La finesse des détails visualisables à l’aide de la radiographie numérique nécessite une plus grande vigilance lors de la réalisation des clichés et une prudence lors de l’interprétation [9]. Sur le plan cutané, par exemple, les poils et les cicatrices sont parfois visibles (photo 17).

De plus, de nombreux artefacts peuvent intervenir lors de la réalisation du cliché :

– présence de boue, de sable ou de terre sur les pieds (photo 18) ;

– fourchettes non préparées ;

– pâte à savon mal placée (photo 19).

En cas de doute, il convient de réaliser un autre cliché, après correction du défaut suspecté, au besoin assorti de nouvelles incidences pour objectiver la nature exacte de l’image obtenue.

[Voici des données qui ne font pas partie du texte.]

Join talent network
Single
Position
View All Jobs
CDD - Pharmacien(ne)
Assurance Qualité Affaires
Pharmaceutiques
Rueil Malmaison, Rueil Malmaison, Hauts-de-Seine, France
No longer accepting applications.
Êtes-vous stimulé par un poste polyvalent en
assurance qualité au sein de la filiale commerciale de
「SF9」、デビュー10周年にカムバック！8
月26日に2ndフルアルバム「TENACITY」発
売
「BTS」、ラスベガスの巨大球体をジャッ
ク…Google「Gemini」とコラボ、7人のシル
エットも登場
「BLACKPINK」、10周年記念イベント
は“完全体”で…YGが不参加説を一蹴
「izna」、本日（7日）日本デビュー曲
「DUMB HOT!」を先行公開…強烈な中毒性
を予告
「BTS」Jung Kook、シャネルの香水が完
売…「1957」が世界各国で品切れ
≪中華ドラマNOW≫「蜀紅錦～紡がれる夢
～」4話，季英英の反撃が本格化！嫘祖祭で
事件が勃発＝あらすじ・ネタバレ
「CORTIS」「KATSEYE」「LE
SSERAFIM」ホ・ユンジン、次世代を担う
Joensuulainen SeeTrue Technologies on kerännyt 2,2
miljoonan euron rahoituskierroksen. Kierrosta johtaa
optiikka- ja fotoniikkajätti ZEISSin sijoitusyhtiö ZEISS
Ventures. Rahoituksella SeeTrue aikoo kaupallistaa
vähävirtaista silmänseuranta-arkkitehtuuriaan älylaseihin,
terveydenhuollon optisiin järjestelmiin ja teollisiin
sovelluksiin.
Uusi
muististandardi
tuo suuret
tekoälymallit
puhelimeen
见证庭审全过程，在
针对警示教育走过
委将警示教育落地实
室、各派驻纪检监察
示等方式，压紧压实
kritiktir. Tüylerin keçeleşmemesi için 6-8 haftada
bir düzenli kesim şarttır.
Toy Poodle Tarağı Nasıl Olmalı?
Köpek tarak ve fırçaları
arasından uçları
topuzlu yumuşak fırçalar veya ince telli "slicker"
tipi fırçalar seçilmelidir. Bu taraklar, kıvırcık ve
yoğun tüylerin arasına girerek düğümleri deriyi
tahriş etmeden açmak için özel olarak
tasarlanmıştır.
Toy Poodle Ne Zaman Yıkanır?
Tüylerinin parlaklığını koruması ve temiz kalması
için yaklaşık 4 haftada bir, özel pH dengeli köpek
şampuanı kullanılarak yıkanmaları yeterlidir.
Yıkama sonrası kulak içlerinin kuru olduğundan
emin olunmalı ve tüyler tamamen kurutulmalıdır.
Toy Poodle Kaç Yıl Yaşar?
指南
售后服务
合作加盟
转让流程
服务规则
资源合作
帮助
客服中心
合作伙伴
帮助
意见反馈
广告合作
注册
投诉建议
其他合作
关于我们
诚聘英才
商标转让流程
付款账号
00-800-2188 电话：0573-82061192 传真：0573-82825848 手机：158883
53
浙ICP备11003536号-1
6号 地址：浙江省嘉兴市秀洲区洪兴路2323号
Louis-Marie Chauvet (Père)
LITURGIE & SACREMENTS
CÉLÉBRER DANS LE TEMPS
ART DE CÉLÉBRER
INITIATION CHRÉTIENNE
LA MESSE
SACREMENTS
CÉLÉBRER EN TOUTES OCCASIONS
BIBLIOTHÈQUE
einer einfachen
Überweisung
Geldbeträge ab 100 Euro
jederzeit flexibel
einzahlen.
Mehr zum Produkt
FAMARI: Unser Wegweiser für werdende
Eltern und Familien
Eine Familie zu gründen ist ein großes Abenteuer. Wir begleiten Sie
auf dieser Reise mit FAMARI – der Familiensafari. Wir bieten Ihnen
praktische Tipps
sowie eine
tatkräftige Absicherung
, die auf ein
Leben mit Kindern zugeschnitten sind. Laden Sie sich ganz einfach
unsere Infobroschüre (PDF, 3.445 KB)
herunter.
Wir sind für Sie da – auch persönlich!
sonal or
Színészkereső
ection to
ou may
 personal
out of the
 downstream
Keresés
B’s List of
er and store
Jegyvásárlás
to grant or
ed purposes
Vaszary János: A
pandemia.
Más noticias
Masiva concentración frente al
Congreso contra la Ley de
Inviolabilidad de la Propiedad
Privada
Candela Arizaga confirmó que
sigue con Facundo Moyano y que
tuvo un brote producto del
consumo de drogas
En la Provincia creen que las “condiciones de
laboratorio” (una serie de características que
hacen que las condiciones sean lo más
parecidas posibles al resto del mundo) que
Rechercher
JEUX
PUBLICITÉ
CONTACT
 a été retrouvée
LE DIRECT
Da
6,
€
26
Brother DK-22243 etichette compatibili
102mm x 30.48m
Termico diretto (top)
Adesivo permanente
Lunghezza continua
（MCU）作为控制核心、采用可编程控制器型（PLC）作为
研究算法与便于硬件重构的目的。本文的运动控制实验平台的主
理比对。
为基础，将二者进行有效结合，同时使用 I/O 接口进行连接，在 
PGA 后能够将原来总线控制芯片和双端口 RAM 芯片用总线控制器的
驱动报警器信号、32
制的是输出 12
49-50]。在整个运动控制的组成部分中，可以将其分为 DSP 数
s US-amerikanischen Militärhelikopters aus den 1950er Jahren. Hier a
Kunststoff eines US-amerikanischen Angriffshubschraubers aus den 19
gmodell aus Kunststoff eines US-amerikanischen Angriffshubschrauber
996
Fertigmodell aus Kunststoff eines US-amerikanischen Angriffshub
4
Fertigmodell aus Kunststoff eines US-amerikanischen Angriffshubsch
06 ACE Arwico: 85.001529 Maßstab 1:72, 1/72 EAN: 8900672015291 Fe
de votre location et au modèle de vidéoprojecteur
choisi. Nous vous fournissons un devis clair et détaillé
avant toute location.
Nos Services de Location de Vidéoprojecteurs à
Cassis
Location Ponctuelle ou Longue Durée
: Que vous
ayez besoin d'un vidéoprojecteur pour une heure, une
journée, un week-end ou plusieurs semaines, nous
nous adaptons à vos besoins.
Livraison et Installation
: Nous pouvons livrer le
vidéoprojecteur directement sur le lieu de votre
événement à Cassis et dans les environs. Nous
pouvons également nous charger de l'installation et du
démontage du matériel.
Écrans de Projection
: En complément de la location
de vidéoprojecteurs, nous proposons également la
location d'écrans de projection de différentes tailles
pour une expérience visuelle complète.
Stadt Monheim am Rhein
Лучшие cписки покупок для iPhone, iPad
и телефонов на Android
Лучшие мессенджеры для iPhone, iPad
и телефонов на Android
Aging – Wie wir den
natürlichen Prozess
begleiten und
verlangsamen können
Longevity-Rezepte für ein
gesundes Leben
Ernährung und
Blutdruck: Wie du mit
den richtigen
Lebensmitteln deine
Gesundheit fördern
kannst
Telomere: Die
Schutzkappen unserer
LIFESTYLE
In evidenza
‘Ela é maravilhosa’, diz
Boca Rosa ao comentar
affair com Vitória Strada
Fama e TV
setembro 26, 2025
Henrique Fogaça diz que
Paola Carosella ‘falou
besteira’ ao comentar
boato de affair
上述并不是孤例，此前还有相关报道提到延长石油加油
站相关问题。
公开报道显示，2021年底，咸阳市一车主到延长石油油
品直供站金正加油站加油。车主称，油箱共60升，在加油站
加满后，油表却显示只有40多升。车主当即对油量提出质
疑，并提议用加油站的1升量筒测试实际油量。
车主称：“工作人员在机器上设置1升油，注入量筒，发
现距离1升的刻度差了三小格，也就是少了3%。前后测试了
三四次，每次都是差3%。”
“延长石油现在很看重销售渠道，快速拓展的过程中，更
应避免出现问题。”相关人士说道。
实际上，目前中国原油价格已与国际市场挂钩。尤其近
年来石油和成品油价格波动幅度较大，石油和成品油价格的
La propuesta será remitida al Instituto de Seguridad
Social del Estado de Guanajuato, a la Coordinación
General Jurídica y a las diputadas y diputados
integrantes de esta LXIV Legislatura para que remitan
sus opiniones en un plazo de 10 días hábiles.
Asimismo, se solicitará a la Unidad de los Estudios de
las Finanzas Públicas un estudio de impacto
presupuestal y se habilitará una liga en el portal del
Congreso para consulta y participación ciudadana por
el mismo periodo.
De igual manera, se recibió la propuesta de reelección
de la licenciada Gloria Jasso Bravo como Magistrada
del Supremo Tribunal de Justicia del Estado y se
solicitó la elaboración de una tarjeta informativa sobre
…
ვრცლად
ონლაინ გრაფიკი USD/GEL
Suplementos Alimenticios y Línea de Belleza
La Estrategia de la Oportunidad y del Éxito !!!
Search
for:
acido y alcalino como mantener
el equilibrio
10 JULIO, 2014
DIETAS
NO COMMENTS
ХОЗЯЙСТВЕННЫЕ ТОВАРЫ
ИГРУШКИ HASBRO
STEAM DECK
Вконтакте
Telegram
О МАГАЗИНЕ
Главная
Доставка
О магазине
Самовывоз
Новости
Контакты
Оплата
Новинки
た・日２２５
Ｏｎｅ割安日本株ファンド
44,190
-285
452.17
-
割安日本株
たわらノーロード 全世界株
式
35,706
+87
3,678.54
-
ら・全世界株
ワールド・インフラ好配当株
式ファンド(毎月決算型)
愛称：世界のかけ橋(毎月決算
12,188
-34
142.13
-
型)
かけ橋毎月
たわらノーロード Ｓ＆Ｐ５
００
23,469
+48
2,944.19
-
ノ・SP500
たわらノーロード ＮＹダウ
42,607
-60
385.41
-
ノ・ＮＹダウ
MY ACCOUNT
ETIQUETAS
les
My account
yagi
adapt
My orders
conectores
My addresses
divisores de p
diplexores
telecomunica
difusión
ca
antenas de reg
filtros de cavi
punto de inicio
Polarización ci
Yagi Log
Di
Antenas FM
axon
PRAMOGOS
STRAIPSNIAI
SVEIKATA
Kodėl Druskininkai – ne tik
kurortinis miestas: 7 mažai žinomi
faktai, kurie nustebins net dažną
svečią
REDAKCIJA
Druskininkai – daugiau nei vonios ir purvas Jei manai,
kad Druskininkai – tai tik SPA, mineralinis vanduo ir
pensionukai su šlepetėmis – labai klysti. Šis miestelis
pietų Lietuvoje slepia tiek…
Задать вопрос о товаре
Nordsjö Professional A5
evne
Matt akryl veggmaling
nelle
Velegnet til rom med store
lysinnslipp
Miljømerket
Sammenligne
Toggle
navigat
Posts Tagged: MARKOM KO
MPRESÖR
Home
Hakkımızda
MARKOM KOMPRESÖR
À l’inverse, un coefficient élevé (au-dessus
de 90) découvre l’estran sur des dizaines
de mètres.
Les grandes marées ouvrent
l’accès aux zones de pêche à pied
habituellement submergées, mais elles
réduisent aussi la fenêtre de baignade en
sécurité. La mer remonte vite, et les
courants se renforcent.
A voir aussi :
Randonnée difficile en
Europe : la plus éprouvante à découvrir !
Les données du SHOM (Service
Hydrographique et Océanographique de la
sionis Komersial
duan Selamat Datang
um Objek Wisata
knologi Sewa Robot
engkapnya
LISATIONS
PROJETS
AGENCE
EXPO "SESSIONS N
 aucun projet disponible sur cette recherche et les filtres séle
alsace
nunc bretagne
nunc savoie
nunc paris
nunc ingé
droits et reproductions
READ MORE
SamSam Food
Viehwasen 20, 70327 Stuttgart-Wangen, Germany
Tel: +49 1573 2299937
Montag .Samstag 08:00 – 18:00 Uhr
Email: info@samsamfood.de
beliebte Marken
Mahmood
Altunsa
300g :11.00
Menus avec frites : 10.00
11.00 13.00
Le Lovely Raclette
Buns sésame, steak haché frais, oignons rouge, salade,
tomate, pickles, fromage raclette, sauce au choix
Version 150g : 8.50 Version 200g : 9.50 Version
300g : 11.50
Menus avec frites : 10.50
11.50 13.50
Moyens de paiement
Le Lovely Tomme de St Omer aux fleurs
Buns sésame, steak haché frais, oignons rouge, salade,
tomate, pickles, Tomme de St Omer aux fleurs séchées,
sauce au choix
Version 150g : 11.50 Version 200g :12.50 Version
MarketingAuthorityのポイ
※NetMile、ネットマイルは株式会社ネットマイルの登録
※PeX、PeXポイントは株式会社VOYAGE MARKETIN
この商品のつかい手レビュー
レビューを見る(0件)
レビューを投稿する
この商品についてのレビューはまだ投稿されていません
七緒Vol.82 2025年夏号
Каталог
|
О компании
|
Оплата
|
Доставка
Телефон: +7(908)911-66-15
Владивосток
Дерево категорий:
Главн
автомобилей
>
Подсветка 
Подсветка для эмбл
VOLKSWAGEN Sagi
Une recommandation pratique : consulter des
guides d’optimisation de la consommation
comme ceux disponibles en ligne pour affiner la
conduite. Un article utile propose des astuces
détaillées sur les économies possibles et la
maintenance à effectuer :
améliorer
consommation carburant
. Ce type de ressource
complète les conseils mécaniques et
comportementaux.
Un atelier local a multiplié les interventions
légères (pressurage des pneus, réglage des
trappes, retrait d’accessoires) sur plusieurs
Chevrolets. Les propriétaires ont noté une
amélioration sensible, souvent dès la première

La radiographie numérique permet de ne pas réserver l’examen radiographique à la seule documentation des anomalies osseuses. Cette utilisation détournée pour évaluer les tissus mous du pied permet de documenter de très nombreuses affections dont les principales ont été décrites dans cet article. D’autres affections (seimes, plaies pénétrantes, kératomes, maladies mal connues du podophylle : corium parietis) doivent également inciter le praticien à employer la radiographie numérique pour affiner son diagnostic lors de lésions des tissus mous du pied.

Références

  • 1 – Adams OR. Les boiteries du cheval. Maloine, Paris. 1990.
  • 2 – Denoix JM. EPU de radiographie. ENVA, 1997.
  • 3 – Denoix JM. Le doigt du cheval. Ed. Manson, Londres. 2001.
  • 4 – Desbrosse F. La radiographie du pied du cheval. Prat. Vét. équine. 2002; n° spécial:29-43.
  • 5 – Jordon P. Kératome, kyste ou abcès chronique du pied. Prat. Vét. équine. 1996;28:311-320.
  • 6 – Kees JD. Diagnostic radiology of the horse. Wolfe Publishing Limited. Londres. 1998.
  • 7 – Mosseri S. Le phlébogramme digité. Prat. Vét. équine. 2005;146:67-68.
  • 8 – Rosengarten M, Olive J, Cadoré JL. L’imagerie du pied fourbu. Revue et persectives chez le cheval. Nouv. Prat. Vét. équine. 2008;17:24-28.
  • 9 – Spriet M. Images radiographiques normales et anormales de l’extrémité digitée. Nouv. Prat. Vét. équine. 2005;6:22-26.

Éléments à retenir

• La radiographie numérique permet de visualiser sur le même cliché les structures osseuses du pied et les tissus mous environnants.

• Lors de la lecture d’un cliché numérique, le praticien doit aussi examiner attenti-vement la boîte cornée et les contours cutanés.

• En radiographie numérique, de nombreux outils facilitent la lecture du cliché : zoom, modification du contraste et de la luminosité, mesures (angles, distances).